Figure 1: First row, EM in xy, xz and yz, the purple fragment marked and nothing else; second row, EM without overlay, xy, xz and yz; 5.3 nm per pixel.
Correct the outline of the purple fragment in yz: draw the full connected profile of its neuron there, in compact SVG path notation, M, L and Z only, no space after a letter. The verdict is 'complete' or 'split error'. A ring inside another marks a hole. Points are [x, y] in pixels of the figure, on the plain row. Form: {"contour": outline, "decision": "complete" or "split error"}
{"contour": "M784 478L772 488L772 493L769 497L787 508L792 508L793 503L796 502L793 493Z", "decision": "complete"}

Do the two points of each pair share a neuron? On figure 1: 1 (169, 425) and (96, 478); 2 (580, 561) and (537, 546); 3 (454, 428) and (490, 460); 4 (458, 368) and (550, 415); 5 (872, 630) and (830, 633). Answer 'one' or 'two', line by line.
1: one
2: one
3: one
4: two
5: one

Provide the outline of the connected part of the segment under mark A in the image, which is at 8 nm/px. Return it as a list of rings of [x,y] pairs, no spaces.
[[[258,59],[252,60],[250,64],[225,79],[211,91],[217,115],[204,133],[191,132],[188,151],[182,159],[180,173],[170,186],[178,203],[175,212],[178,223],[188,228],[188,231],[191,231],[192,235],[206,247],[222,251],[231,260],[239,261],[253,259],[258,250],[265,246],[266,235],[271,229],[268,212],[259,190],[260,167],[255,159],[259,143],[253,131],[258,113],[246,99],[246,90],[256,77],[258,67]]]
· · · · ·
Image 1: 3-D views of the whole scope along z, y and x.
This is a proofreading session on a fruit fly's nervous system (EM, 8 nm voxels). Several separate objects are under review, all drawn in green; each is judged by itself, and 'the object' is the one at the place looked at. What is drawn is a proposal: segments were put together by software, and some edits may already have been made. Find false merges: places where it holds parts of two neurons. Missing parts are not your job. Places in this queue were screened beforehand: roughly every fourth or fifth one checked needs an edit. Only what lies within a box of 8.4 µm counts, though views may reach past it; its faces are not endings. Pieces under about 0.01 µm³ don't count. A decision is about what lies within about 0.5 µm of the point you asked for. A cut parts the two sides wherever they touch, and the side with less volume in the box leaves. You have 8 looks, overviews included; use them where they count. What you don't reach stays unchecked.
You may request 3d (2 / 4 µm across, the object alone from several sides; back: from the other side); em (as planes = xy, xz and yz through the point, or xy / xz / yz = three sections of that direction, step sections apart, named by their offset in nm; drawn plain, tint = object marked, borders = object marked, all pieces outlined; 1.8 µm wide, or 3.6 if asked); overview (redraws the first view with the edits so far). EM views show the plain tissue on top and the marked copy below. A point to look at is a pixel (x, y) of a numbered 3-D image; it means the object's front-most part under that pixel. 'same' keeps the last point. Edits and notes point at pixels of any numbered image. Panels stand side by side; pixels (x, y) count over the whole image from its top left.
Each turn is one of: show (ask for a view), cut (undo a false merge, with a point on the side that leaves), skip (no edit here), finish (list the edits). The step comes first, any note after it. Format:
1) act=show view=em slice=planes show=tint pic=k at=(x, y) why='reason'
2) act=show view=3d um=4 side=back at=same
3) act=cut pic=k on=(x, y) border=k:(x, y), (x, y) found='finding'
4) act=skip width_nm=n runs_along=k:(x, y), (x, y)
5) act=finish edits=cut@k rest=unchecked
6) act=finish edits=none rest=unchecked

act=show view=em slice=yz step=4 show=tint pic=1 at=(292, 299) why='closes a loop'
· · · · ·
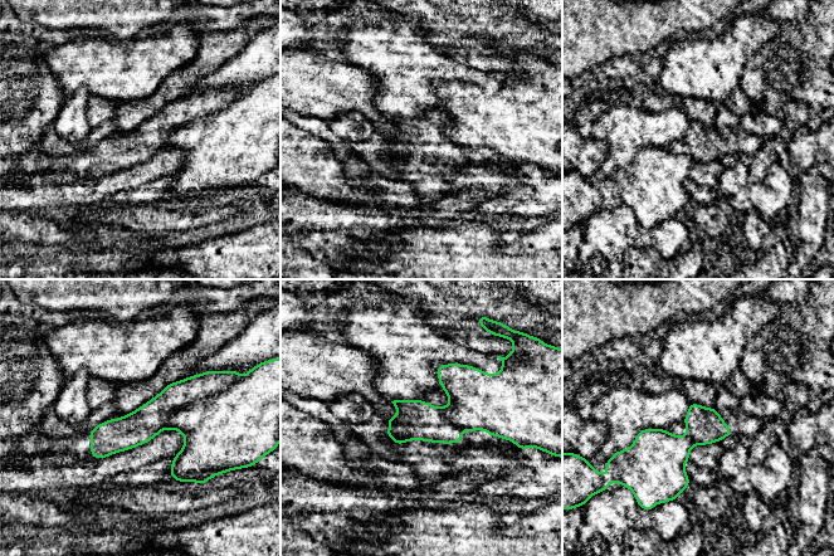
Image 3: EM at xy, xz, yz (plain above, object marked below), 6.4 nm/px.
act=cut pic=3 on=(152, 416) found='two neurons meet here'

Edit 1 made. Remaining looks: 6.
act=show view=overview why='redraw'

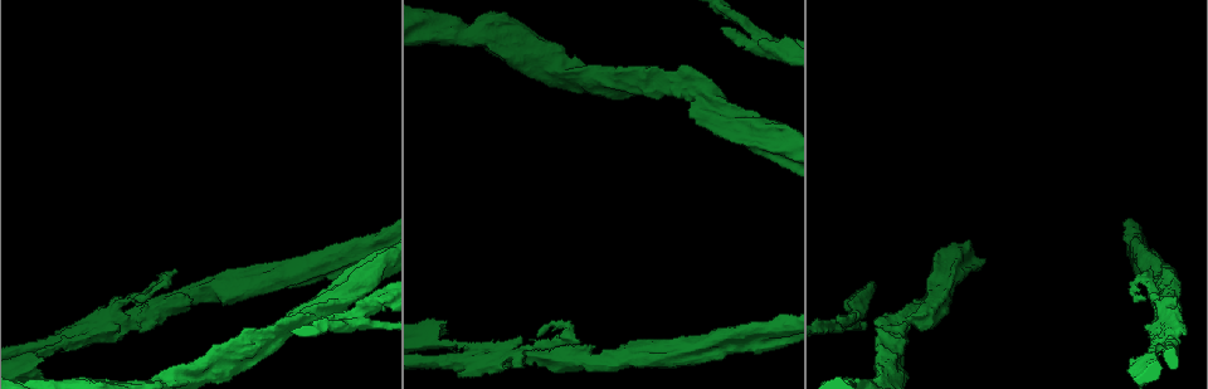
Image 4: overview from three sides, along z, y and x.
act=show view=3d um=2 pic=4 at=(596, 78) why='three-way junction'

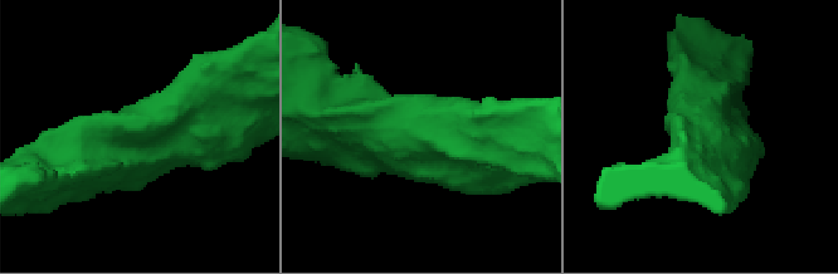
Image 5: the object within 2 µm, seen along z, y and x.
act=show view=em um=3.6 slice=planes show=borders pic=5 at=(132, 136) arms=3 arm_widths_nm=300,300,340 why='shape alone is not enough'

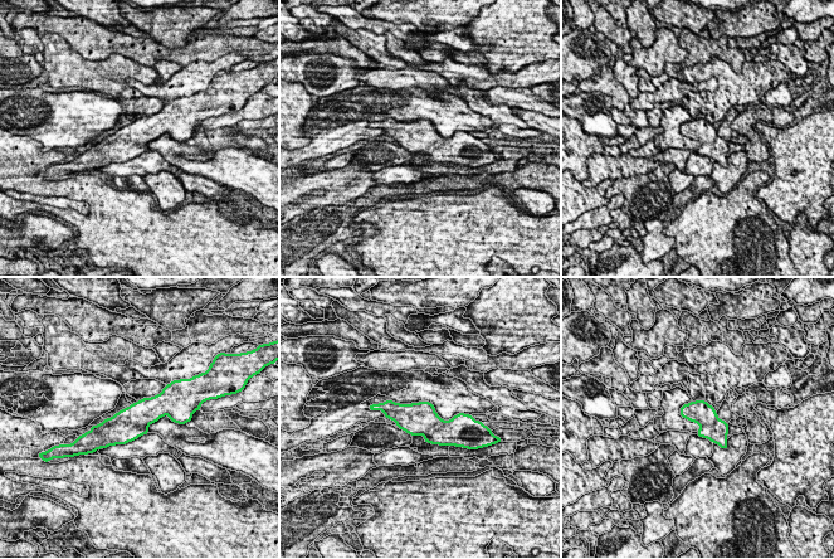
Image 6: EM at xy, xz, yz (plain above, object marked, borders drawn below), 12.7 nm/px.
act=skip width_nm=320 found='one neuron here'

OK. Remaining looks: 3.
· · · · ·
The expected result is every line above containing the string "false".

Exercise result.
This is a proofreading session on a fruit fly's nervous system (EM, 8 nm voxels). Several separate objects are under review, all drawn in green; each is judged by itself, and 'the object' is the one at the place looked at. What is drawn is a proposal: segments were put together by software, and some edits may already have been made. Find false merges: places where it holds parts of two neurons. Missing parts are not your job. Places in this queue were screened beforehand: roughly every fourth or fifth one checked needs an edit. Only what lies within a box of 8.4 µm counts, though views may reach past it; its faces are not endings. Pieces under about 0.01 µm³ don't count. A decision is about what lies within about 0.5 µm of the point you asked for. A cut parts the two sides wherever they touch, and the side with less volume in the box leaves. You have 8 looks, overviews included; use them where they count. What you don't reach stays unchecked.
Each turn is one of: show (ask for a view), cut (undo a false merge, with a point on the side that leaves), skip (no edit here), finish (list the edits). The step comes first, any note after it. Format:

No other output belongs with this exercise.